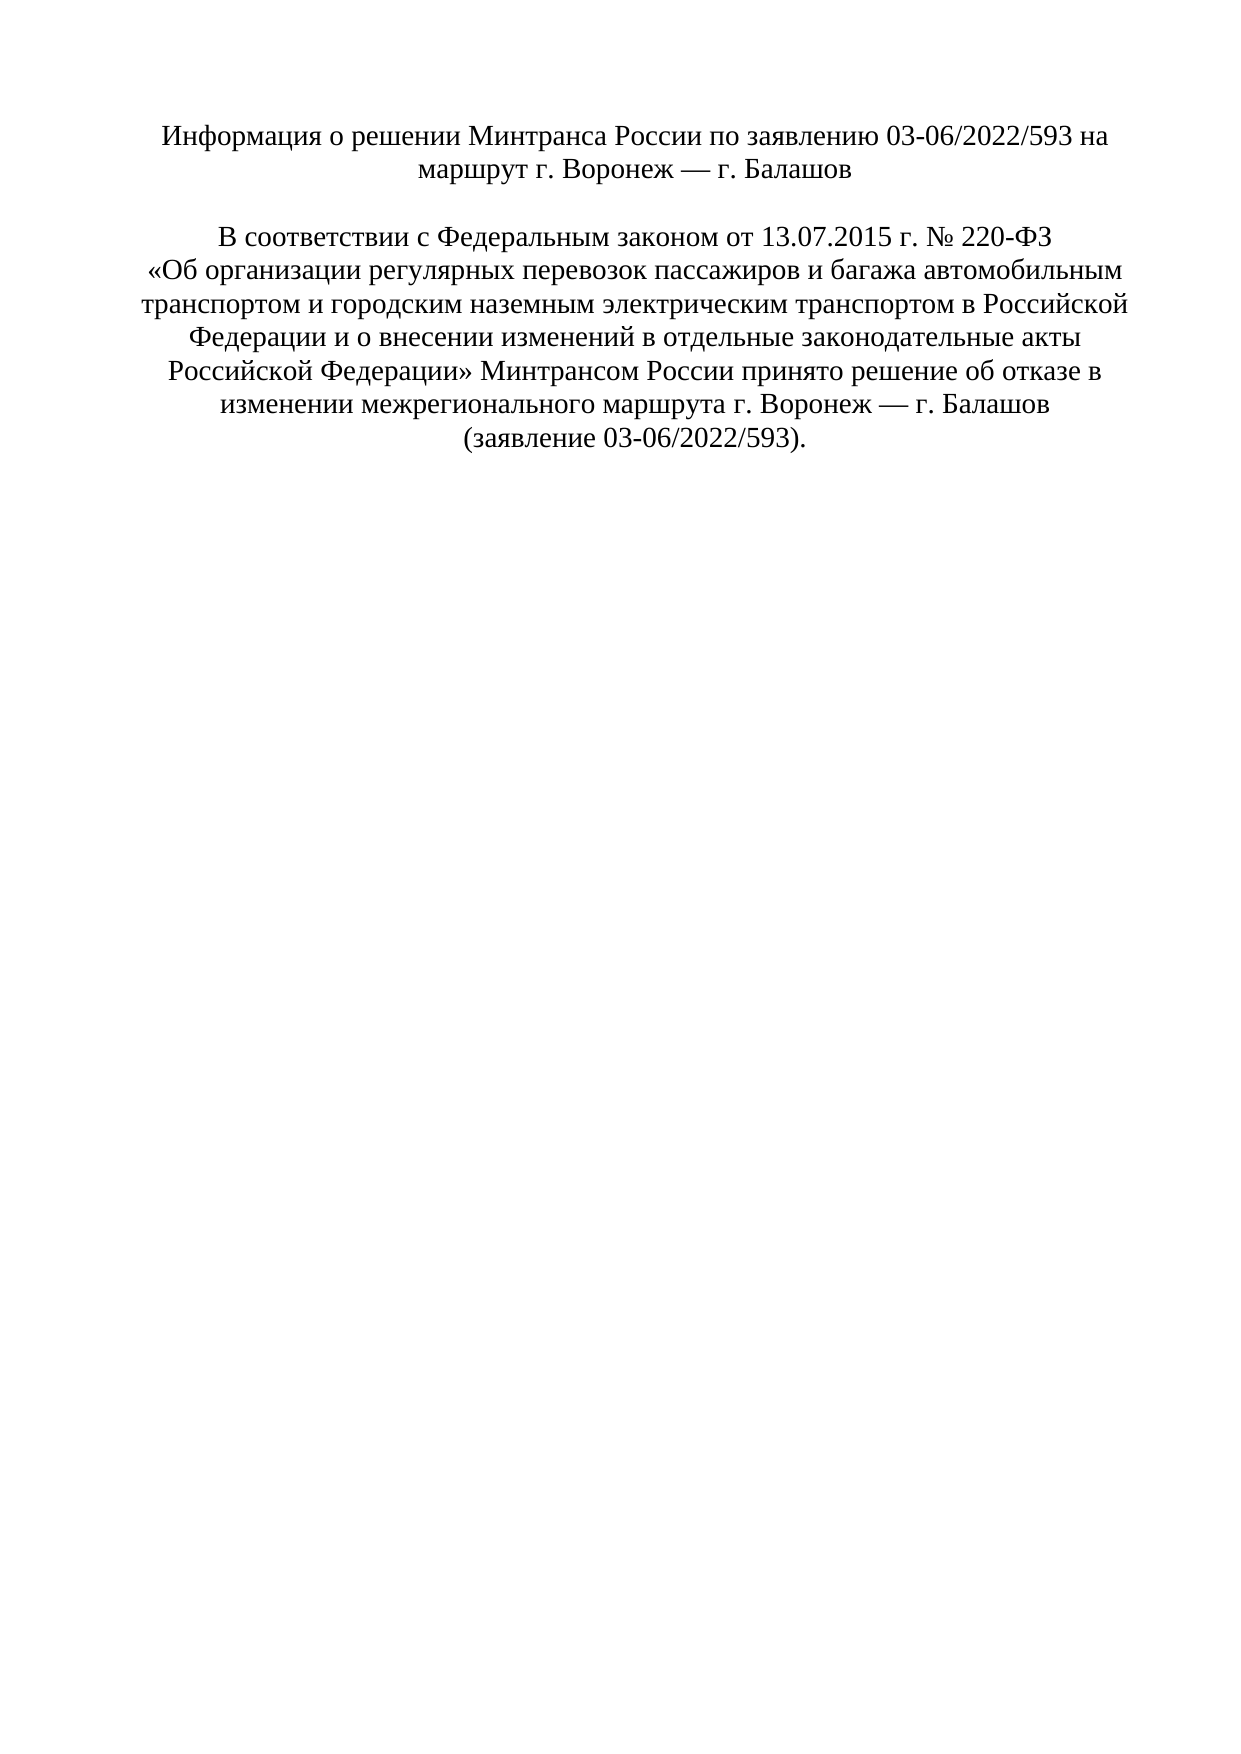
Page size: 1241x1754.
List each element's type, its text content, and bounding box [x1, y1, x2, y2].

text В соответствии с Федеральным законом от 13.07.2015 г. № 220-ФЗ «Об организации регулярных перевозок пассажиров и багажа автомобильным транспортом и городским наземным электрическим транспортом в Российской Федерации и о внесении изменений в отдельные законодательные акты Российской Федерации» Минтрансом России принято решение об отказе в изменении межрегионального маршрута г. Воронеж — г. Балашов [118, 219, 1152, 420]
text Информация о решении Минтранса России по заявлению 03-06/2022/593 на маршрут г. Воронеж — г. Балашов [118, 118, 1152, 185]
text (заявление 03-06/2022/593). [118, 420, 1152, 453]
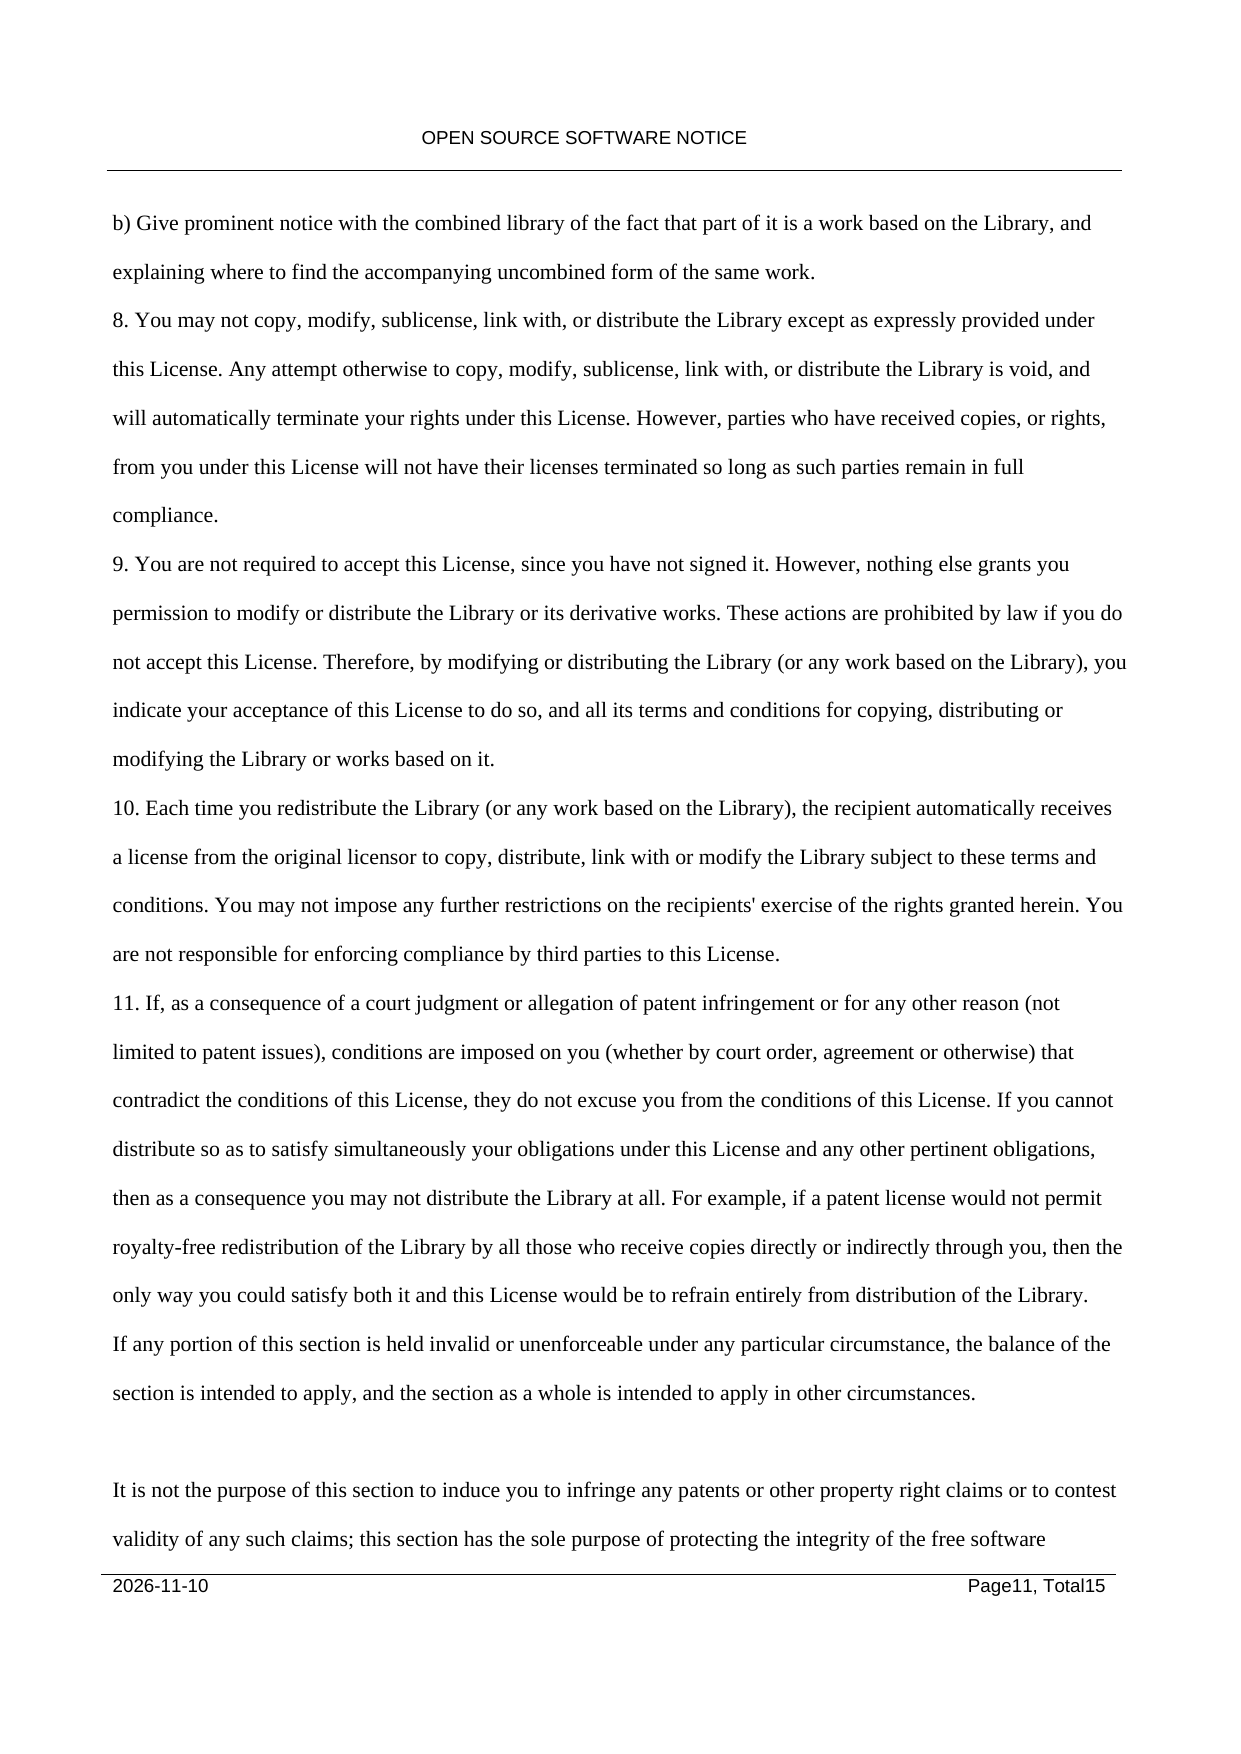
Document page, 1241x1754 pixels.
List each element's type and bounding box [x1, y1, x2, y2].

text [112, 206, 1128, 1555]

※

▸ **THE TASK**: Your output should be an exact copy of the lines from the one containing "List each element's type and" through the last line of the data above.

▸ **EXERCISE RESULT**:
List each element's type and bounding box [x1, y1, x2, y2].

text [112, 206, 1128, 1555]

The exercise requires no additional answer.